**Exercise text**:
Ph.D. candidates selected speaker Fatemeh Rajaii, an M.D. /Ph.D. candidate, whose research focused on the role of chemical signaling in the developing brain.

"The students in this class were an amazing group with interesting lives, and once again we are proud to have some of the world's best and brightest pass through our doors," says David Nichols, M.D., vice dean for education at the Johns Hopkins University School of Medicine.

Also speaking at the event are Edward D. Miller, M.D., dean of the medical faculty and CEO of Johns Hopkins Medicine; Thomas W. Koenig, M.D., associate dean for student affairs; and Peter C. Maloney, Ph.D., associate dean for graduate student affairs.

The School of Medicine convocation for graduating students will take place a day after The Johns Hopkins' University-wide commencement on Thurs. May 21 at the Johns Hopkins University's Homewood campus.

A Sampling of Graduates

Among the M.D. candidates is Sophie Griswold, 39, who enrolled at Johns Hopkins following professional careers as a teacher, a clothing production manager and a transportation consultant. She plans to move to Oakland, Calif., where she will do her general surgery residency training at University of California San Francisco-East Bay, her top choice.

**Exercise**:
Can you pick up the article on the Johns Hopkins School of Medicine graduation right after its last sentence and keep writing it?

**Source data**:

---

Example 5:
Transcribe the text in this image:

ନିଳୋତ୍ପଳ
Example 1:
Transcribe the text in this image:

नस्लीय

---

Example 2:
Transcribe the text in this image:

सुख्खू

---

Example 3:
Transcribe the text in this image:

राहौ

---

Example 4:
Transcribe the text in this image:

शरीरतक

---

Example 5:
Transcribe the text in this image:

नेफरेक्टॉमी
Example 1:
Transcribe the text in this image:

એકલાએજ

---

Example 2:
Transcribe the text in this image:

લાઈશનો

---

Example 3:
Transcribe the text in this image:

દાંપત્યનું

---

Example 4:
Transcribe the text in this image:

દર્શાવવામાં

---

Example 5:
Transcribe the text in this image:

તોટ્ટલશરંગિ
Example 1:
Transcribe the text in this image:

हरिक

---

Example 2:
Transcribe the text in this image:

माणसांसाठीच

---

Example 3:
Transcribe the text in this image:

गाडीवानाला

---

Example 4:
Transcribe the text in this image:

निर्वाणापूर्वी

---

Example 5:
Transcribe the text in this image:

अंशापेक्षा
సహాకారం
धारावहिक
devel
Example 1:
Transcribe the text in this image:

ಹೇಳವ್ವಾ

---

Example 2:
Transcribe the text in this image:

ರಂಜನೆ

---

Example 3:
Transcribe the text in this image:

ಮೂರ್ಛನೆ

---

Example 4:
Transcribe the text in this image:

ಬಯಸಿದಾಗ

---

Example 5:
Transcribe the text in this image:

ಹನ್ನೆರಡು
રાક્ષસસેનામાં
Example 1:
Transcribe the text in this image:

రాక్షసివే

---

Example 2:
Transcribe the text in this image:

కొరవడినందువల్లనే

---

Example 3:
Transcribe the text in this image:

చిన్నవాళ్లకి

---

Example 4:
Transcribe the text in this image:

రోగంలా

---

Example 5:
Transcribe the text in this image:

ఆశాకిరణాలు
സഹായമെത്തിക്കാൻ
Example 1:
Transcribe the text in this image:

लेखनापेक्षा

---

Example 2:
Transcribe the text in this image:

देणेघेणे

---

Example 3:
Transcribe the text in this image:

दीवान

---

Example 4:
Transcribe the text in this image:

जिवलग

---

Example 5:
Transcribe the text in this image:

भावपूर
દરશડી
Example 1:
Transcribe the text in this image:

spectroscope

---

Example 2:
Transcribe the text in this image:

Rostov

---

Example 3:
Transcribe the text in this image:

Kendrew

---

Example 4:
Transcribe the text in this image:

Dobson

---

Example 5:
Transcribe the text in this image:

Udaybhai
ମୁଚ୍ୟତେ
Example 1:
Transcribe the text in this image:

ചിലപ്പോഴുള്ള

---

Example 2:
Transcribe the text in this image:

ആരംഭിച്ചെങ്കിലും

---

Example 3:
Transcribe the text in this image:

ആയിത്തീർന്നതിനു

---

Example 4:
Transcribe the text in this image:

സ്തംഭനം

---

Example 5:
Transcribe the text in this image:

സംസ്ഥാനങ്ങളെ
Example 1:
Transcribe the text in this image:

**Written response**:
Edward Chu, another M.D. candidate has been praised by colleagues and supervisors for his involvement in the East Baltimore community during his medical training. At the end of his second year of medical school, Chu was selected as the school of medicine representative on the executive committee for Bienestar Baltimore (formerly known as Programa Salud). The organization consists of student leaders from each of the JHU health professional schools (School of Nursing, School of Medicine and Bloomberg School of Public Health) to assist the Latino community in East Baltimore. Chu, along with Hopkins resident Christine Durand, created the program's community advisory board and incorporated a pilot TB screening program. Since then, according to Chu, "the programs have expanded to include a six-week curriculum for diabetes education and another for prenatal education." Chu, who will do his emergency medicine residency training at University of California Los Angeles/Olive View, says he looks forward to living in a city with a large and cosmopolitan immigrant population and working with a primarily Spanish-speaking immigrant patient population, which influenced his residency selection.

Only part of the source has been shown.